**What is required:**
Shift every keypoint in the records below by adding 103 to each of its three values: the x coordinate, the y coordinate and the depth. Reproduce every line of the records with that change, leaving the box coordinates unchanged, and omit the pictures.

**Given data:**

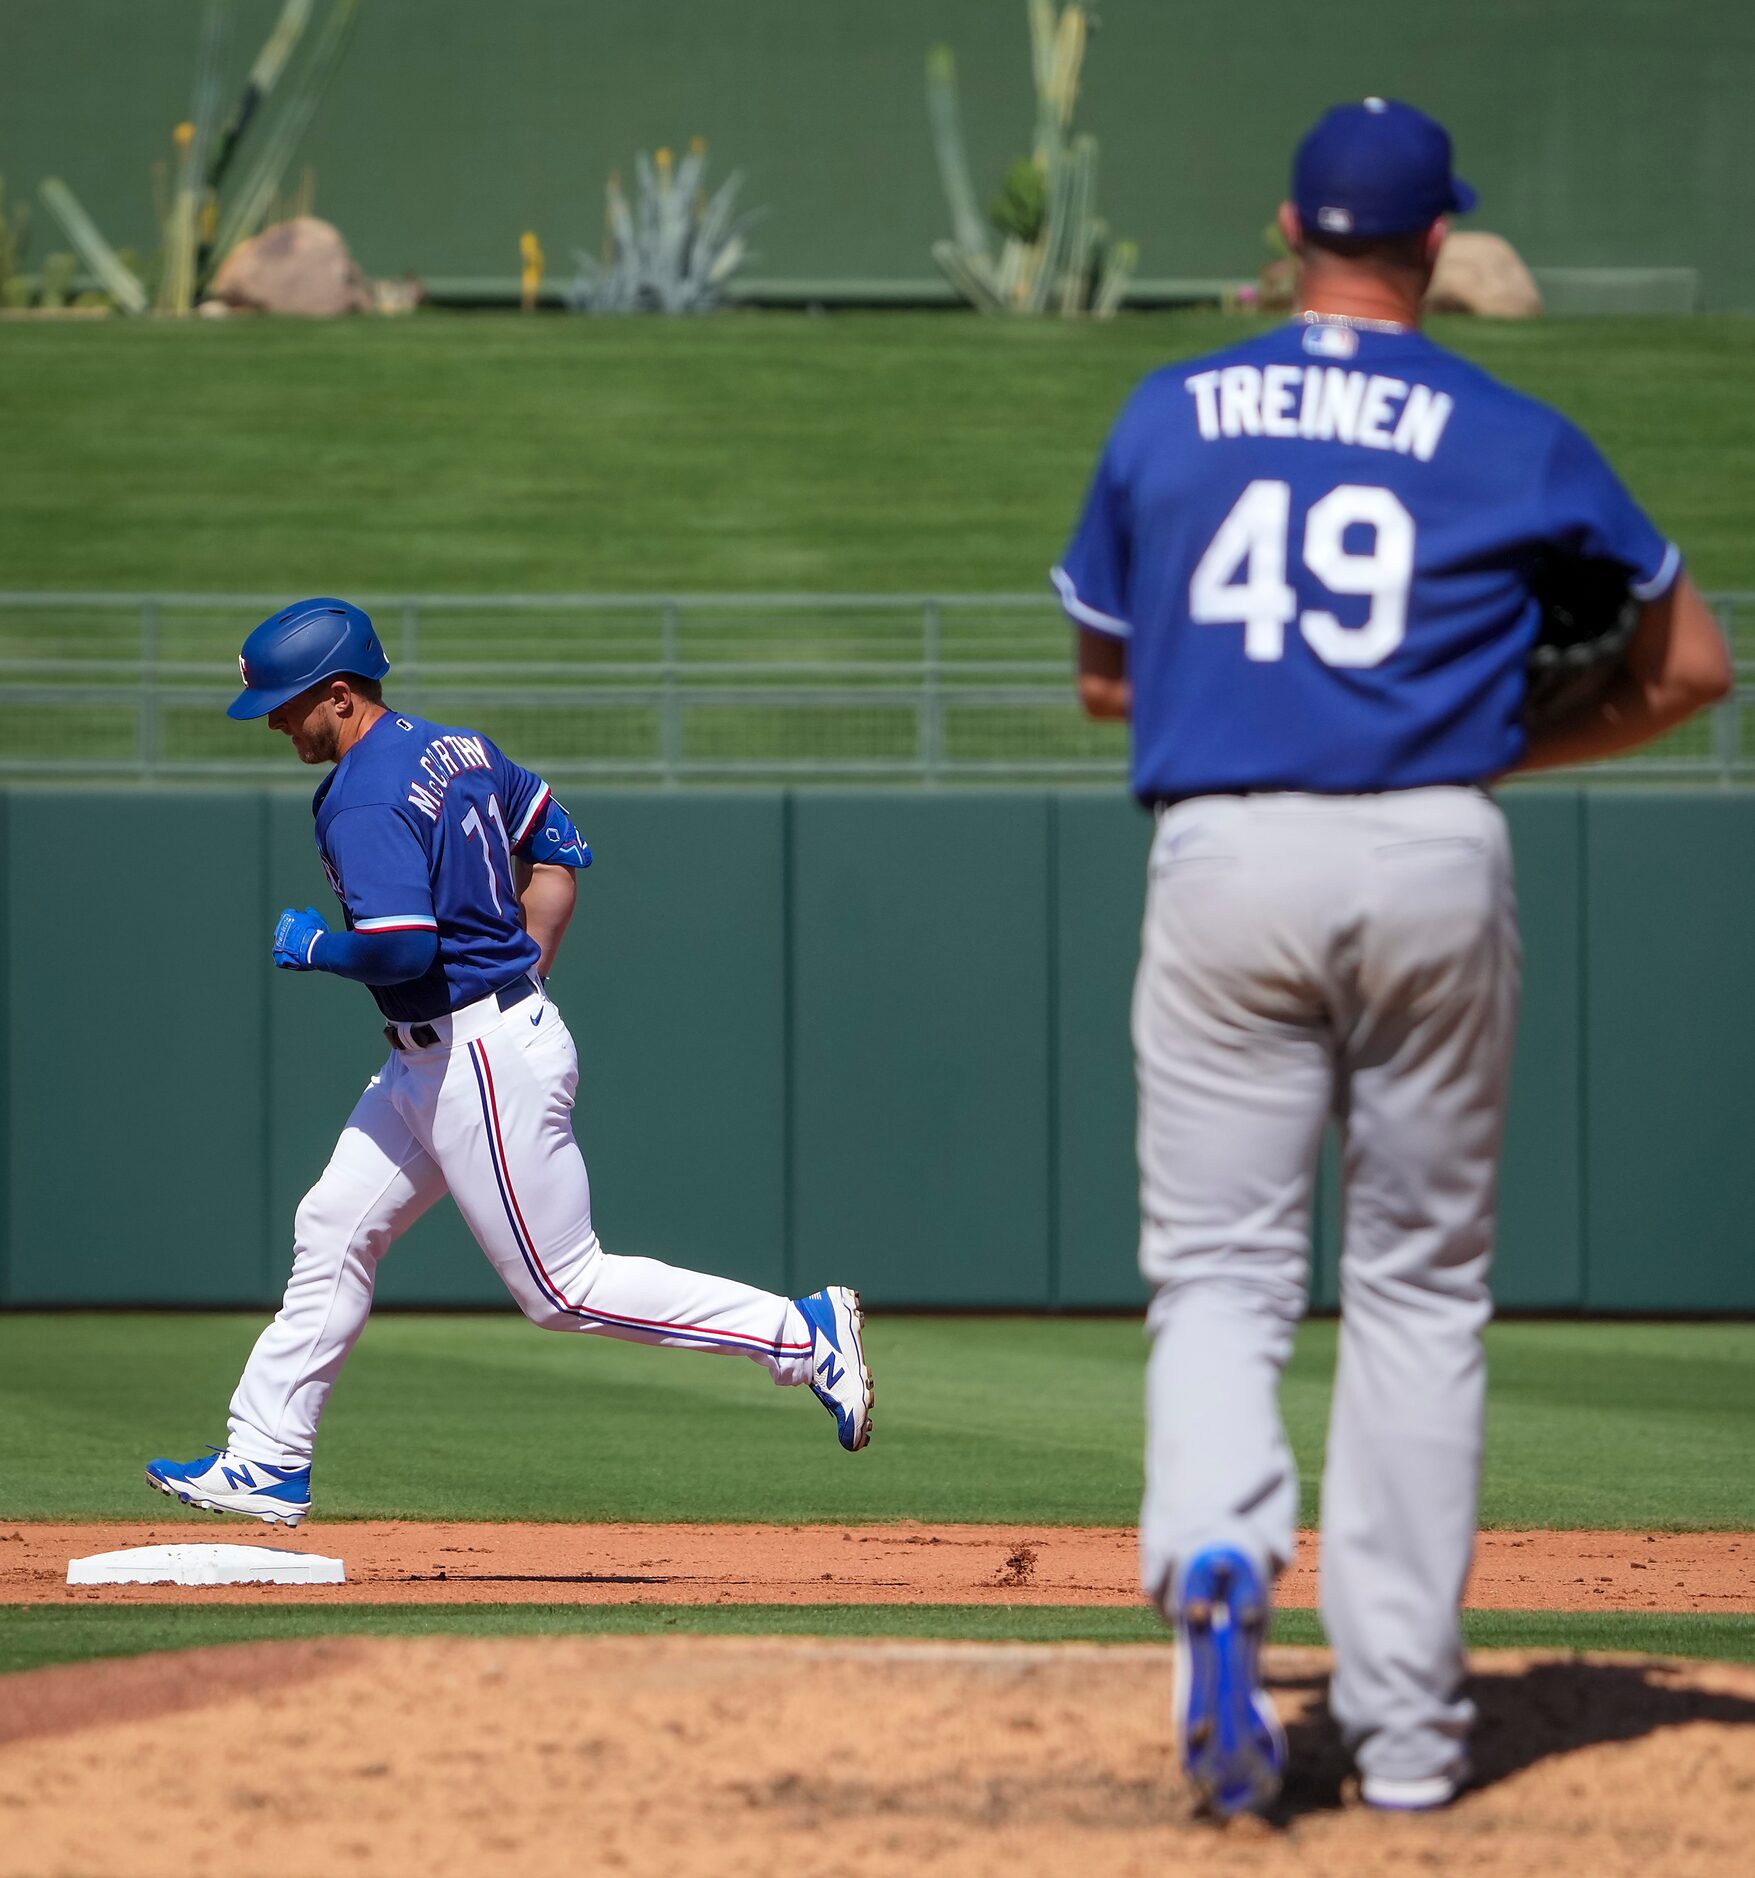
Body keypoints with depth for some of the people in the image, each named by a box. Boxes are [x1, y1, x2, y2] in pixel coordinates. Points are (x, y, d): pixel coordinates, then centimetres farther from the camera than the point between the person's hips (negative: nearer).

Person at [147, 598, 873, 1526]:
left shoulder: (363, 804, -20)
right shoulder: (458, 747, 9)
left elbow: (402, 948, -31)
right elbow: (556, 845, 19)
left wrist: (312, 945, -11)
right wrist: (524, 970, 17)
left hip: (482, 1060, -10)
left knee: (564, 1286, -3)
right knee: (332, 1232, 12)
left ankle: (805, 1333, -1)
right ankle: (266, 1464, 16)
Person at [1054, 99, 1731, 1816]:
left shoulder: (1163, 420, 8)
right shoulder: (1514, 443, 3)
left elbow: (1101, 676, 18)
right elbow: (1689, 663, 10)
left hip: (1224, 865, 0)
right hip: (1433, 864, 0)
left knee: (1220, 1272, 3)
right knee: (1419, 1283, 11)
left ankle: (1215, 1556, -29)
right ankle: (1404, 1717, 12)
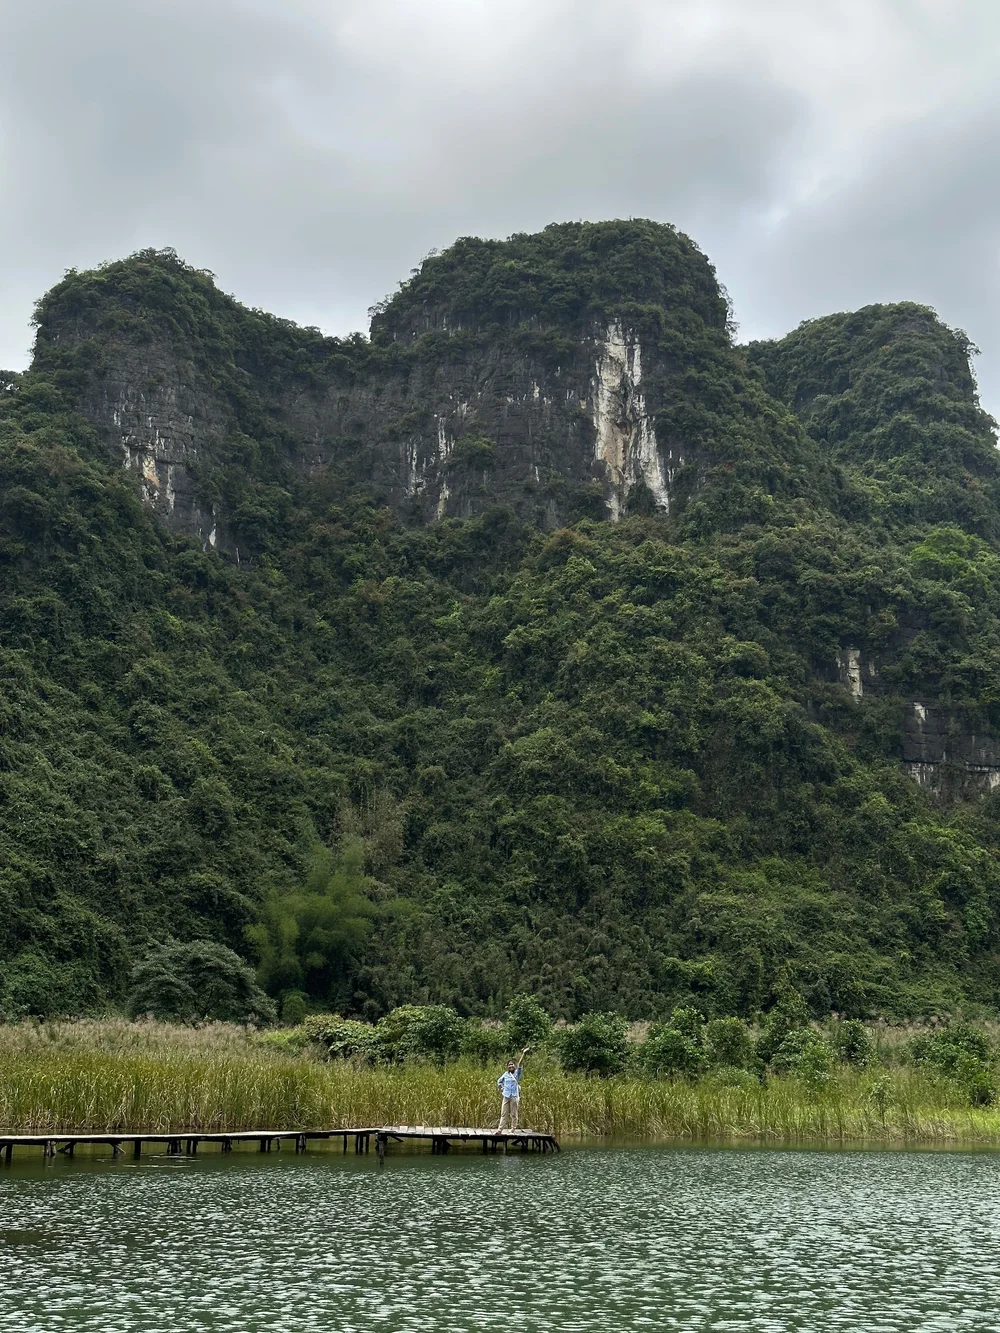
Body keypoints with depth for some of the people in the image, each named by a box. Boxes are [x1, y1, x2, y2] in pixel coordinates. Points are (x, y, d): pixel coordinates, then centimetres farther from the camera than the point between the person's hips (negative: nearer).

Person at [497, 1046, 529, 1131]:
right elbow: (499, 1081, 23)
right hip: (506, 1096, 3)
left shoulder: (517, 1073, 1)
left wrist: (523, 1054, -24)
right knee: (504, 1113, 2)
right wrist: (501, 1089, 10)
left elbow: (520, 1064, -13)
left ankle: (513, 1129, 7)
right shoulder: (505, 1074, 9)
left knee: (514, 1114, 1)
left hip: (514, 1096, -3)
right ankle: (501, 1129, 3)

**Response to this exercise:**
Body keypoints with depth for some of the people in the image, each named by a box. Boxes are [x1, y1, x2, y2] in pixel coordinates. Points are (x, y, d): pixel coordinates, then centimetres farther from the camera than the point between the person's hips (negative: nearer).

Person at [147, 598, 873, 1526]:
left shoulder: (466, 907, 83)
right shoulder: (561, 850, 112)
left elbow: (505, 1051, 72)
right elbow: (659, 948, 122)
left wrist: (415, 1048, 92)
right wrist: (627, 1073, 120)
left hip: (585, 1163, 93)
left knee: (667, 1389, 100)
right knee: (435, 1335, 115)
left ankle: (908, 1436, 102)
right ankle: (369, 1567, 119)
Person at [1054, 99, 1731, 1816]:
left shoulder: (1266, 523, 111)
right shoulder: (1617, 546, 106)
left elbow: (1204, 779, 121)
right elbow: (1792, 766, 113)
left hip: (1327, 968, 103)
right hip: (1536, 967, 103)
left knee: (1323, 1375, 106)
right knee: (1522, 1386, 114)
left ankle: (1318, 1659, 74)
right ankle: (1507, 1820, 115)
Body keypoints with depth for some of the people in the image, each named by a box. Boxes are [x1, y1, x2, y2] in pixel coordinates. Points are (x, y, d): pixel coordinates, then centimetres farther from the camera than the point between the person's hips (negative: nearer).

Person at [497, 1046, 529, 1131]:
right elbow: (602, 1184, 126)
right hip: (609, 1199, 106)
left shoulder: (620, 1176, 104)
left wrist: (626, 1157, 79)
right knee: (607, 1216, 105)
right wrist: (604, 1192, 113)
left elbow: (623, 1167, 90)
left ankle: (616, 1232, 110)
right shoulder: (608, 1177, 112)
left knee: (617, 1217, 104)
left hip: (617, 1199, 100)
right ankle: (604, 1232, 106)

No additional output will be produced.